_WHAT NEEDS TO BE DONE:_ Every line below that holds the string "generationColor" should be copied.

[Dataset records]
"""

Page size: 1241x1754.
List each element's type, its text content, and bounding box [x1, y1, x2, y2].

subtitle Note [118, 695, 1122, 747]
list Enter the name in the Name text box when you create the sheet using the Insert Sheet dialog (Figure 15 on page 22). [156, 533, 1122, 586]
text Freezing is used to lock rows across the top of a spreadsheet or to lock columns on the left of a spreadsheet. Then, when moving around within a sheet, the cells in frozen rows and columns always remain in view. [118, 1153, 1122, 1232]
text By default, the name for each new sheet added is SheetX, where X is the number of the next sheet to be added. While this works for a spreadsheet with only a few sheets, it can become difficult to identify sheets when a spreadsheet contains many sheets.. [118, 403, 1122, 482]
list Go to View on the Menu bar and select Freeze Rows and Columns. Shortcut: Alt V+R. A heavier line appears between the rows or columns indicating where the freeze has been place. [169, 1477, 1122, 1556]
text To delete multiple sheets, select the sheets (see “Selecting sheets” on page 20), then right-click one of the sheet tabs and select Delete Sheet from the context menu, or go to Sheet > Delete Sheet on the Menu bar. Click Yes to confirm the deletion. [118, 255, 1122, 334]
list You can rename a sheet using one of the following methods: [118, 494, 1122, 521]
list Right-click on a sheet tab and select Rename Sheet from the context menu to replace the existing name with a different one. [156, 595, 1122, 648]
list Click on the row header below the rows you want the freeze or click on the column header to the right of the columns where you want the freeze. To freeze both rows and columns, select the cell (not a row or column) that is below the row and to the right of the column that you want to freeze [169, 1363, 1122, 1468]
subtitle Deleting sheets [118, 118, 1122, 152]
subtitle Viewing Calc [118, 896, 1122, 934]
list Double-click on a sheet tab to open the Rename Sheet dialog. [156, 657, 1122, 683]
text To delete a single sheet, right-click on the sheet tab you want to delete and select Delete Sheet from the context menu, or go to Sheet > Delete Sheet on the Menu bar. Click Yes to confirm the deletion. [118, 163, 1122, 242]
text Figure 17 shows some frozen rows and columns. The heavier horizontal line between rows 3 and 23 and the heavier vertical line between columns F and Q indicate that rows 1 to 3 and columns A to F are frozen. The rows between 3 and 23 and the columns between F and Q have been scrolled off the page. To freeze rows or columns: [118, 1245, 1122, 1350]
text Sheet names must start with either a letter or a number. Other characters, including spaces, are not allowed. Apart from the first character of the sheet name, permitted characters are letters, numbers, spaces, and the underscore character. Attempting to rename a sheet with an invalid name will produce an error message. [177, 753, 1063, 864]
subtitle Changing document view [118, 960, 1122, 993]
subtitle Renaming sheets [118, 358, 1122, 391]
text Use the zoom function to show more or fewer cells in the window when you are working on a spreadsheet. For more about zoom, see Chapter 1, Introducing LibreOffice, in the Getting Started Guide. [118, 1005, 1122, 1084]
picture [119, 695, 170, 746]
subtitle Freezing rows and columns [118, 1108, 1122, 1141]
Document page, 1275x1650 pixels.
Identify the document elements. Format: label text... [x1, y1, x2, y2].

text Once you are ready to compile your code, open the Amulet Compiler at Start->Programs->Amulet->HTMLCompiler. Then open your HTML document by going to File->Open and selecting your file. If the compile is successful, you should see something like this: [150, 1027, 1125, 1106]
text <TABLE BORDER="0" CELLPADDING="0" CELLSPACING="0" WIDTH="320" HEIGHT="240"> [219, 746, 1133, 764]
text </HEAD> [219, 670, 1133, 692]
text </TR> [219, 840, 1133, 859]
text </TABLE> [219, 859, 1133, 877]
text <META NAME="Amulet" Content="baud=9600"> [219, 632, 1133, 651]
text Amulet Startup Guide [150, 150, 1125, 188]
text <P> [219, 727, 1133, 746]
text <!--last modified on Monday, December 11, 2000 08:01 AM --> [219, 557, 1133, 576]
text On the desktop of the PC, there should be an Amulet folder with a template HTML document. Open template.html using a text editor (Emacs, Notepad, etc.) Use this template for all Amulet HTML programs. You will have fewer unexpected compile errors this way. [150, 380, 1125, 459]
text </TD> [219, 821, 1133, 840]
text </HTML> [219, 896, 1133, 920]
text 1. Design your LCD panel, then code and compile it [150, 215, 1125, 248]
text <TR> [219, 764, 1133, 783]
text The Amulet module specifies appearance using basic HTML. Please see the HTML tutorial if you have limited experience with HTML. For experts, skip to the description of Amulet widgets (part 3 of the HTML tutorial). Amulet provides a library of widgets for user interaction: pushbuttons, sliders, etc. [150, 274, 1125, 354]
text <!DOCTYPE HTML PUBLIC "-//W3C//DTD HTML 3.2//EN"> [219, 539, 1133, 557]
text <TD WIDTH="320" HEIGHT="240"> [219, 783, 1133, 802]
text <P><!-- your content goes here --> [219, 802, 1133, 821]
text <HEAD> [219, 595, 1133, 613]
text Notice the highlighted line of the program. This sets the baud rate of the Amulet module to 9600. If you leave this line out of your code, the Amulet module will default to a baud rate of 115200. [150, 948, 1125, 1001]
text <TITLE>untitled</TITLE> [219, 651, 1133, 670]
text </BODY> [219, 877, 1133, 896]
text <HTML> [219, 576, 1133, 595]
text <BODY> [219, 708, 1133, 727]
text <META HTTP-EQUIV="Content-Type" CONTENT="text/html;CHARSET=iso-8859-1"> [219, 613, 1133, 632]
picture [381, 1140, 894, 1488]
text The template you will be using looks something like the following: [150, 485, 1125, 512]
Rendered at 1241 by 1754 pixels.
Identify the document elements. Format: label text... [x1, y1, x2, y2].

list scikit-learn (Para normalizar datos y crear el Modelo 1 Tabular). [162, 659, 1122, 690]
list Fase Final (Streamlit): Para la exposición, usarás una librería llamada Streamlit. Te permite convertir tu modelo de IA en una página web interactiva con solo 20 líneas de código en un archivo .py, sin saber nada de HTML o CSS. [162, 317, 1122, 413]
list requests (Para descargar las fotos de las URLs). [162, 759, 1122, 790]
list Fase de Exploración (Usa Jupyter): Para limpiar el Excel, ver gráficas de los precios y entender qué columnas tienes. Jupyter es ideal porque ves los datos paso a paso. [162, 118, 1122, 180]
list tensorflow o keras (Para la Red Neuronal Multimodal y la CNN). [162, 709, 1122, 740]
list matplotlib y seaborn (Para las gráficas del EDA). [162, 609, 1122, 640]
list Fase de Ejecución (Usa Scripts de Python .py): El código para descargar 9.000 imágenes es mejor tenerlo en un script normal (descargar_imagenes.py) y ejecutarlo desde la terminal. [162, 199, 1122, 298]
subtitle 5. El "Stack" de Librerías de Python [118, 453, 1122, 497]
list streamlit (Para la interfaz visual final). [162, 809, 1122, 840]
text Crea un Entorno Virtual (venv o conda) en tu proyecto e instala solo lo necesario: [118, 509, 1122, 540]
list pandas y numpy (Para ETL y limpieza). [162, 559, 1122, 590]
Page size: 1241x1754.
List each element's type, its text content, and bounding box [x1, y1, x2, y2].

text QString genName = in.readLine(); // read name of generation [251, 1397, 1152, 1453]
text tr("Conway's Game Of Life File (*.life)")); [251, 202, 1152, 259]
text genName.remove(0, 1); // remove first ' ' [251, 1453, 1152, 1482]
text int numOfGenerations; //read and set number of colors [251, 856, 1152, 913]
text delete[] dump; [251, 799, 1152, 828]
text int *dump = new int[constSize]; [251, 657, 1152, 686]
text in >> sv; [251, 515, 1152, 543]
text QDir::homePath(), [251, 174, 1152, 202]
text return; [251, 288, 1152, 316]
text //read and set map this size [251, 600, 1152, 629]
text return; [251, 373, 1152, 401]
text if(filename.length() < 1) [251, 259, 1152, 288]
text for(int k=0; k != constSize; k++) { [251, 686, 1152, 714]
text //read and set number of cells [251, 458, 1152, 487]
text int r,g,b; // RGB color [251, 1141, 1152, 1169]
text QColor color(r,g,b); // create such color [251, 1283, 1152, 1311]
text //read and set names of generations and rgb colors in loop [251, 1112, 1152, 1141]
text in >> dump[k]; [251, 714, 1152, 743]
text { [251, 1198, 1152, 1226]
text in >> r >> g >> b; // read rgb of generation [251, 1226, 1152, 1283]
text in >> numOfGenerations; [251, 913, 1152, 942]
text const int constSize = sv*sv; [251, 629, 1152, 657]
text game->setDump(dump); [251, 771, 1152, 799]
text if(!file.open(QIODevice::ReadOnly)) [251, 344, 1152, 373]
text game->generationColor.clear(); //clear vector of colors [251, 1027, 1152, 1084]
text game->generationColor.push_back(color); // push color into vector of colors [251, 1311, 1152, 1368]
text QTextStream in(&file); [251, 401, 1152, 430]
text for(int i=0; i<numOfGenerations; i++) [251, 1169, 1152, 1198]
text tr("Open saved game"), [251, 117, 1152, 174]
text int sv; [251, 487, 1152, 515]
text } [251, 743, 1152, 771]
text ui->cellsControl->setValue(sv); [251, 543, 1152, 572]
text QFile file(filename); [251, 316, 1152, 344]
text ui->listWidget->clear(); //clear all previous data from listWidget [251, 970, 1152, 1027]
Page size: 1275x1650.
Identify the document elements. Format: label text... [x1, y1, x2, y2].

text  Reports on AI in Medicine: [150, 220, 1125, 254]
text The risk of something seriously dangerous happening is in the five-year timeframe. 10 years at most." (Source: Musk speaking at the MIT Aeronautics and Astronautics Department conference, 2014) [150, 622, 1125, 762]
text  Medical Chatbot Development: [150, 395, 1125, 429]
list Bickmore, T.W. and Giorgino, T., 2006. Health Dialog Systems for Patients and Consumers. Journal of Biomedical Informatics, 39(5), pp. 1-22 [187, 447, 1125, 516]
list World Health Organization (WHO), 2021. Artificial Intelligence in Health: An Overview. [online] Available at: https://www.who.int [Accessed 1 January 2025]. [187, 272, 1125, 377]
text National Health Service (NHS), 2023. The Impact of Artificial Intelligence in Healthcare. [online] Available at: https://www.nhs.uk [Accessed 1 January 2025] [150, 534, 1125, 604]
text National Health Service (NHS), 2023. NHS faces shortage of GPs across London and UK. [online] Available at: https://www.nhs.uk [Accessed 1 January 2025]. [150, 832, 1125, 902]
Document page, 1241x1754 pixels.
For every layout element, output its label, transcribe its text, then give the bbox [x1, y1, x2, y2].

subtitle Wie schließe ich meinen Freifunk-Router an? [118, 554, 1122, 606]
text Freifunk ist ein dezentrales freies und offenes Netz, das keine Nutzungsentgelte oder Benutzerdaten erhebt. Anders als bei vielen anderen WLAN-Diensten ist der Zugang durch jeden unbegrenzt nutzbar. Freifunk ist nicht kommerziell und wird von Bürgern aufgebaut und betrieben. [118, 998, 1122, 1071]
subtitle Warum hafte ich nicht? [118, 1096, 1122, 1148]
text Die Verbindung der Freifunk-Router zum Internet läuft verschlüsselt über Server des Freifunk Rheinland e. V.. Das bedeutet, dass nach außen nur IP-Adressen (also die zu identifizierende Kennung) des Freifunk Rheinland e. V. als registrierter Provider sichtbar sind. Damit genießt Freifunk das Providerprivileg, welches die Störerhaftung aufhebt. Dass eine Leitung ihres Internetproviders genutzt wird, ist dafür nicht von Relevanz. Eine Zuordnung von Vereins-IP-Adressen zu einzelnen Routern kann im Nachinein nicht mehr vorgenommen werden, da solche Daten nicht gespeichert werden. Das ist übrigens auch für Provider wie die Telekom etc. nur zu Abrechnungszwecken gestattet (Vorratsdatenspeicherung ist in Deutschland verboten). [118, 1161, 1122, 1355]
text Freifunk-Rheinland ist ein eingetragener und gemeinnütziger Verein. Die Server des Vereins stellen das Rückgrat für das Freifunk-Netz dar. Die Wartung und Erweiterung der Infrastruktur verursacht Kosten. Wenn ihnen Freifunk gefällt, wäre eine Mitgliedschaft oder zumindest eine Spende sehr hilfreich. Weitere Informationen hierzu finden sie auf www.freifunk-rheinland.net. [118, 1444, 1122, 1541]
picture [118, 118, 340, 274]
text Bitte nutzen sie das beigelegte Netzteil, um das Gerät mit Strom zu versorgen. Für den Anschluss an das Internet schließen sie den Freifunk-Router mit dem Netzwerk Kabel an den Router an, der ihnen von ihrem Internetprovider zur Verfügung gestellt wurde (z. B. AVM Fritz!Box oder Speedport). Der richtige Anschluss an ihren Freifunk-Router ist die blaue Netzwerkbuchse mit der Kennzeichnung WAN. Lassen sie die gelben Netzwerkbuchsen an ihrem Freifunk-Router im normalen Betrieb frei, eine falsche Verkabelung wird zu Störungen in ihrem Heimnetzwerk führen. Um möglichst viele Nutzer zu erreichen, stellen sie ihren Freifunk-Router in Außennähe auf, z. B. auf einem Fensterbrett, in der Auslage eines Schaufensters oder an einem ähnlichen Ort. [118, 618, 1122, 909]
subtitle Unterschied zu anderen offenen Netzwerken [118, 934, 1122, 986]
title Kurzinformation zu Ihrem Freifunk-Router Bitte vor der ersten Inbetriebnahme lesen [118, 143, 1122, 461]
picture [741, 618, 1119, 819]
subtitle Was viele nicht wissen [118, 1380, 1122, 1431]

"""

_RESPONSE:_
text game->generationColor.clear(); //clear vector of colors [251, 1027, 1152, 1084]
text game->generationColor.push_back(color); // push color into vector of colors [251, 1311, 1152, 1368]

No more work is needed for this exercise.